扉があき4人、中に入ってくるがみむきもしなかった。
第7席樋内隼戦は空いている席に座り足をくんだ。第8席木暮祐斗もまた、空いている席に座り足をくんだ。無意識なのか、近くにあるテーブルを右人指し指でゆったりとした一定のテンポで叩いている。第6席村中恭悟は莉磨に声をかけた。
「待機室にいるなんてめずらしい」
「任務前なの」
本を閉じ顔を恭悟へと向ける莉磨。
「零、肆、質番隊だけ上位8名と14席を集めてる。理由は……」
「本格的な戦いだから。零、肆、質の14席は新しい子だからテストをするんじゃない?」
廊下で足音がした。
経緯をききチームわけが行われている。静まる部屋に白石の声だけが響く。
「……第23チーム、架聖莉磨、忍足侑士、桜葉広大、田中友浩以上」
白石が言うと隊舎へ戻る。
無言のまま大剣を背負う。黒い大きめの厚みのあるケースをもち、隊舎を出る。インカムからは由哉ではなく竜一の声がきこえる。由哉より少し高い声に違和感を感じた。
各任務場所へと移動し準備を始める。
黒い大きめのケースをあけ無言のまま銃を組み立てていく莉磨。それを黙ってみている友浩。

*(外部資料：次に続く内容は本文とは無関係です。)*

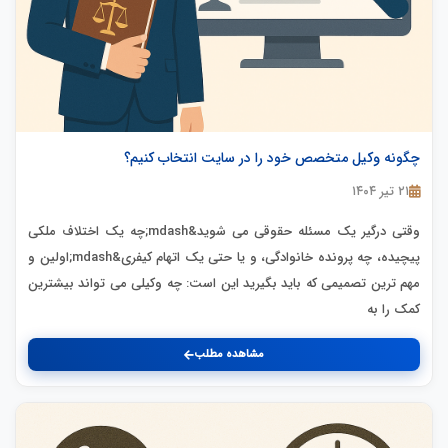
چگونه وکیل متخصص خود را در سایت انتخاب کنیم؟
۲۱ تیر ۱۴۰۴
وقتی درگیر یک مسئله حقوقی می شوید&mdash;چه یک اختلاف ملکی
پیچیده، چه پرونده خانوادگی، و یا حتی یک اتهام کیفری&mdash;اولین و
مهم ترین تصمیمی که باید بگیرید این است: چه وکیلی می تواند بیشترین
کمک را به
مشاهده مطلب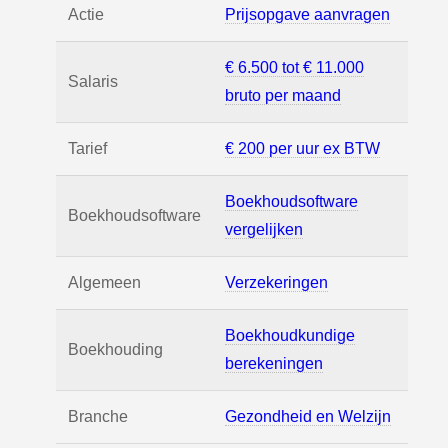
Actie
Prijsopgave aanvragen
€ 6.500 tot € 11.000
Salaris
bruto per maand
Tarief
€ 200 per uur ex BTW
Boekhoudsoftware
Boekhoudsoftware
vergelijken
Algemeen
Verzekeringen
Boekhoudkundige
Boekhouding
berekeningen
Branche
Gezondheid en Welzijn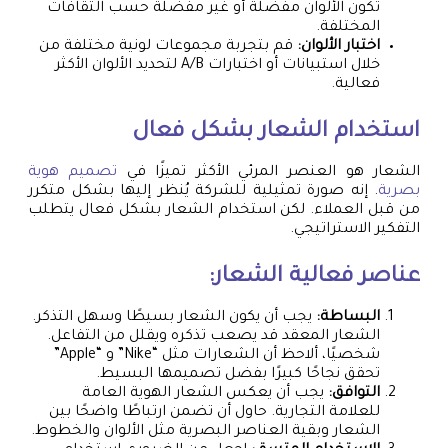
تكون الألوان مفضلة أو غير مفضلة حسب الثقافات
المختلفة.
اختبار الألوان:
قم بتجربة مجموعات لونية مختلفة من
خلال استبيانات أو اختبارات A/B لتحديد الألوان الأكثر
فعالية.
استخدام الشعار بشكل فعال
الشعار هو العنصر المرئي الأكثر تميزًا في
تصميم هوية
بصرية
. إنه صورة تمثيلية للشركة يُنظر إليها بشكل متكرر
من قبل العملاء. لكن استخدام الشعار بشكل فعال يتطلب
التفكير الاستراتيجي.
عناصر فعالية الشعار:
البساطة:
يجب أن يكون الشعار بسيطًا وسهل التذكر.
الشعار المعقد قد يصعب تذكره ويقلل من التفاعل.
شخصيًا، ألاحظ أن الشعارات مثل “Nike” و “Apple”
تحقق نجاحًا كبيرًا بفضل تصميمها البسيط.
التوافق:
يجب أن يعكس الشعار الهوية العامة
للعلامة التجارية. حاول أن تضمن ارتباطًا واضحًا بين
الشعار وبقية العناصر البصرية مثل الألوان والخطوط.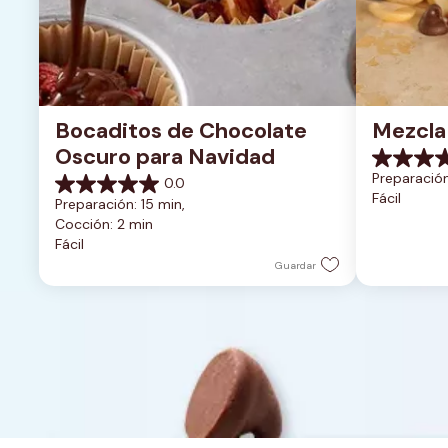
Bocaditos de Chocolate 
Mezcla
Oscuro para Navidad
0.0
Preparación
0.0
de
0.0
Fácil
5
Preparación: 15 min, 
de
estrellas.
Cocción: 2 min
5
Fácil
estrellas.
Guardar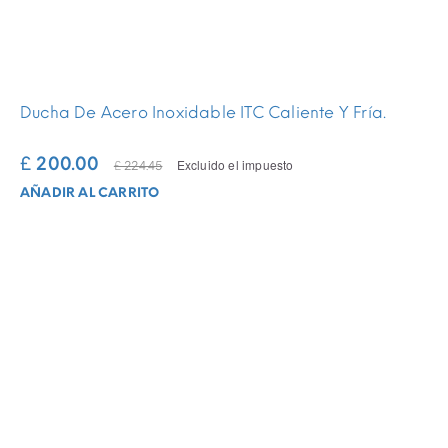
Ducha De Acero Inoxidable ITC Caliente Y Fría.
£ 200.00
Excluido el impuesto
£ 224.45
AÑADIR AL CARRITO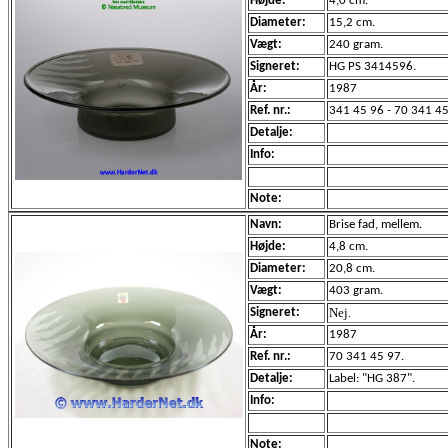
Højde:
4,0 cm.
Diameter:
15,2 cm.
Vægt:
240 gram.
Signeret:
HG PS 3414596.
År:
1987
Ref. nr.:
341 45 96 - 70 341 4
Detalje:
Info:
Note:
Navn:
Brise fad, mellem.
Højde:
4,8 cm.
Diameter:
20,8 cm.
Vægt:
403 gram.
Nej.
Signeret:
År:
1987
Ref. nr.:
70 341 45 97.
Detalje:
Label: "HG 387".
Info:
Note: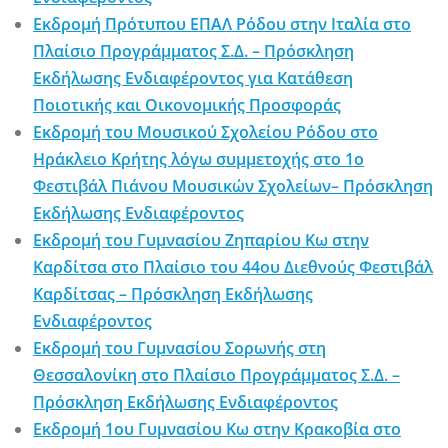
Εκδρομή Πρότυπου ΕΠΑΛ Ρόδου στην Ιταλία στο
Πλαίσιο Προγράμματος Σ.Δ. – Πρόσκληση
Εκδήλωσης Ενδιαφέροντος για Κατάθεση
Ποιοτικής και Οικονομικής Προσφοράς
Εκδρομή του Μουσικού Σχολείου Ρόδου στο
Ηράκλειο Κρήτης λόγω συμμετοχής στο 1ο
Φεστιβάλ Πιάνου Μουσικών Σχολείων– Πρόσκληση
Εκδήλωσης Ενδιαφέροντος
Εκδρομή του Γυμνασίου Ζηπαρίου Κω στην
Καρδίτσα στο Πλαίσιο του 44ου Διεθνούς Φεστιβάλ
Καρδίτσας – Πρόσκληση Εκδήλωσης
Ενδιαφέροντος
Εκδρομή του Γυμνασίου Σορωνής στη
Θεσσαλονίκη στο Πλαίσιο Προγράμματος Σ.Δ. –
Πρόσκληση Εκδήλωσης Ενδιαφέροντος
Εκδρομή 1ου Γυμνασίου Κω στην Κρακοβία στο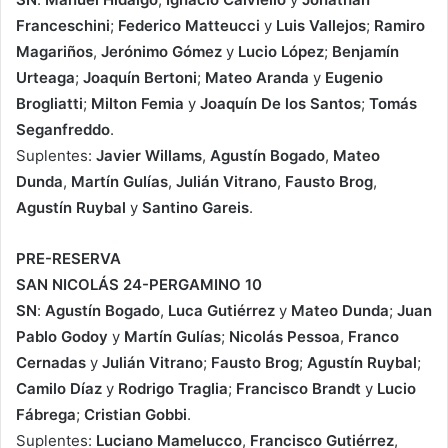
Franceschini
;
Federico Matteucci
y
Luis Vallejos
;
Ramiro
Magariños
,
Jerónimo Gómez
y
Lucio López
;
Benjamín
Urteaga
;
Joaquín Bertoni
;
Mateo Aranda
y
Eugenio
Brogliatti
;
Milton Femia
y
Joaquín De los Santos
;
Tomás
Seganfreddo
.
Suplentes:
Javier Willams
,
Agustín Bogado
,
Mateo
Dunda
,
Martín Gulías
,
Julián Vitrano
,
Fausto Brog
,
Agustín Ruybal
y
Santino Gareis
.
PRE-RESERVA
SAN NICOLÁS 24-PERGAMINO 10
SN
:
Agustín Bogado
,
Luca Gutiérrez
y
Mateo Dunda
;
Juan
Pablo Godoy
y
Martín Gulías
;
Nicolás Pessoa
,
Franco
Cernadas
y
Julián Vitrano
;
Fausto Brog
;
Agustín Ruybal
;
Camilo Díaz
y
Rodrigo Traglia
;
Francisco Brandt
y
Lucio
Fábrega
;
Cristian Gobbi
.
Suplentes:
Luciano Mamelucco
,
Francisco Gutiérrez
,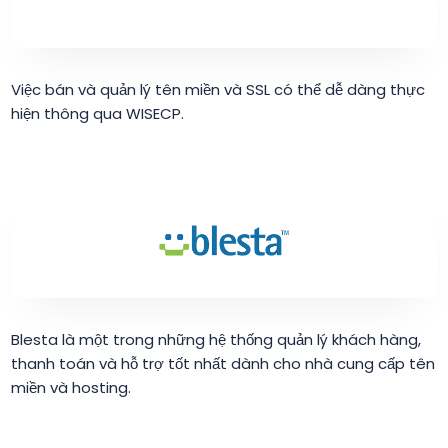
Việc bán và quản lý tên miền và SSL có thể dễ dàng thực
hiện thông qua WISECP.
Blesta là một trong những hệ thống quản lý khách hàng,
thanh toán và hỗ trợ tốt nhất dành cho nhà cung cấp tên
miền và hosting.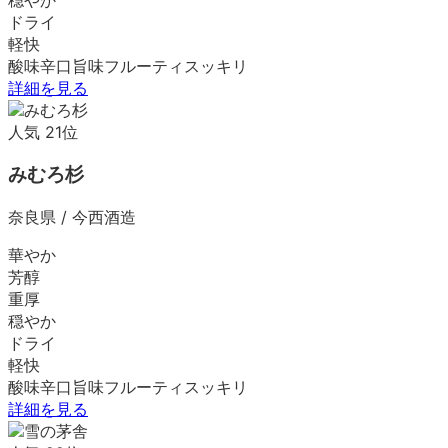
ドライ
軽快
酸味
辛口
旨味
フルーティ
スッキリ
詳細を見る
人気
21
位
みむろ杉
奈良県
/
今西酒造
華やか
芳醇
重厚
穏やか
ドライ
軽快
酸味
辛口
旨味
フルーティ
スッキリ
詳細を見る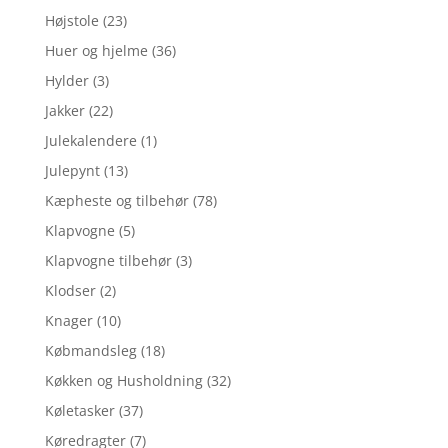
Højstole
(23)
Huer og hjelme
(36)
Hylder
(3)
Jakker
(22)
Julekalendere
(1)
Julepynt
(13)
Kæpheste og tilbehør
(78)
Klapvogne
(5)
Klapvogne tilbehør
(3)
Klodser
(2)
Knager
(10)
Købmandsleg
(18)
Køkken og Husholdning
(32)
Køletasker
(37)
Køredragter
(7)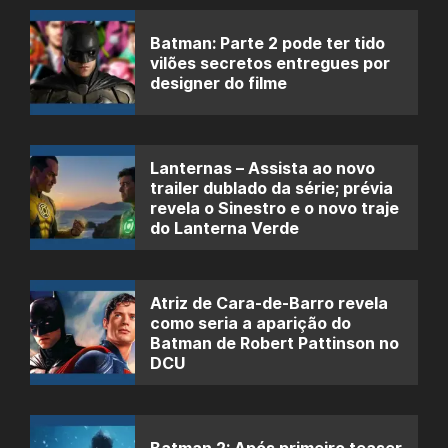
Batman: Parte 2 pode ter tido
vilões secretos entregues por
designer do filme
Lanternas – Assista ao novo
trailer dublado da série; prévia
revela o Sinestro e o novo traje
do Lanterna Verde
Atriz de Cara-de-Barro revela
como seria a aparição do
Batman de Robert Pattinson no
DCU
Batman 2: Após primeiro teaser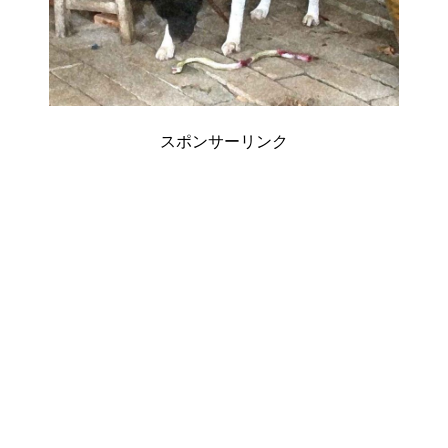
スポンサーリンク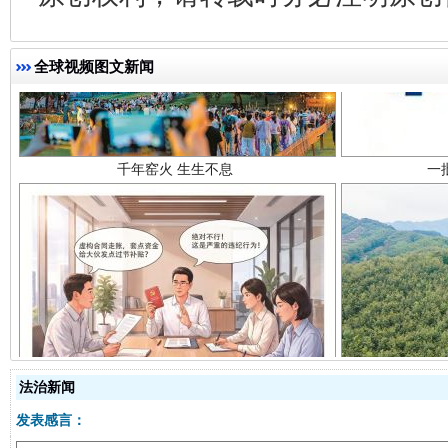
千年窑火 生生不息
一
全球视频图文新闻
揭开“小金库”的免责幌子
法治新闻
发表感言：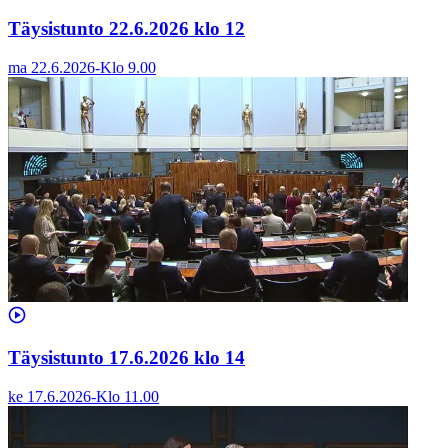
Täysistunto 22.6.2026 klo 12
ma 22.6.2026
-
Klo
9.00
Täysistunto 17.6.2026 klo 14
ke 17.6.2026
-
Klo
11.00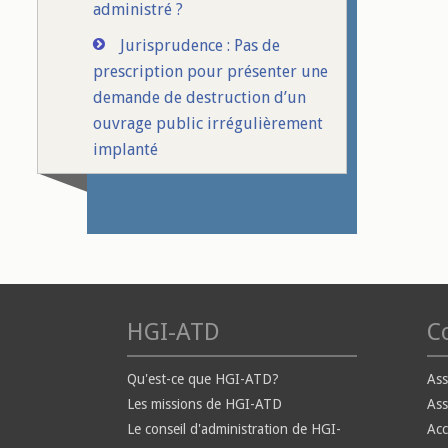
administré ?
Jurisprudence : Pas de
prescription pour présenter une
demande de destruction d’un
ouvrage public irrégulièrement
implanté
HGI-ATD
Co
Qu'est-ce que HGI-ATD?
Ass
Les missions de HGI-ATD
Ass
Le conseil d'administration de HGI-
Ac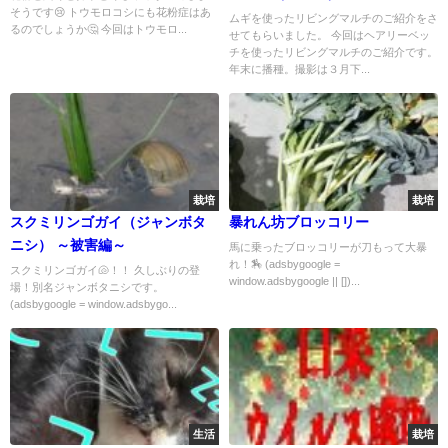
そうです😢 トウモロコシにも花粉症はあ
ムギを使ったリビングマルチのご紹介をさ
るのでしょうか🤔 今回はトウモロ...
せてもらいました。 今回はヘアリーベッ
チを使ったリビングマルチのご紹介です。
年末に播種。撮影は３月下...
栽培
栽培
スクミリンゴガイ（ジャンボタ
暴れん坊ブロッコリー
ニシ） ～被害編～
馬に乗ったブロッコリーが刀もって大暴
れ！🏇 (adsbygoogle =
スクミリンゴガイ🐚！！ 久しぶりの登
window.adsbygoogle || [])...
場！別名ジャンボタニシです。
(adsbygoogle = window.adsbygo...
生活
栽培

「すみません。遅れました、由哉です。右からフォリンの大群が来ると思います」
インカムからきこえる声がききなれたものへと変わる。莉磨は立ち上がり下を見下ろした。風が吹いて紫色のスカートが揺れる。
「したいったほうがいいか?」
「ヒロにいかれたらもしものときこまる」
しゃがみ銃を構える。片目を閉じピンとをあわせ銃爪をひく莉磨。友浩は背負っていた大剣をおろしその場に座った。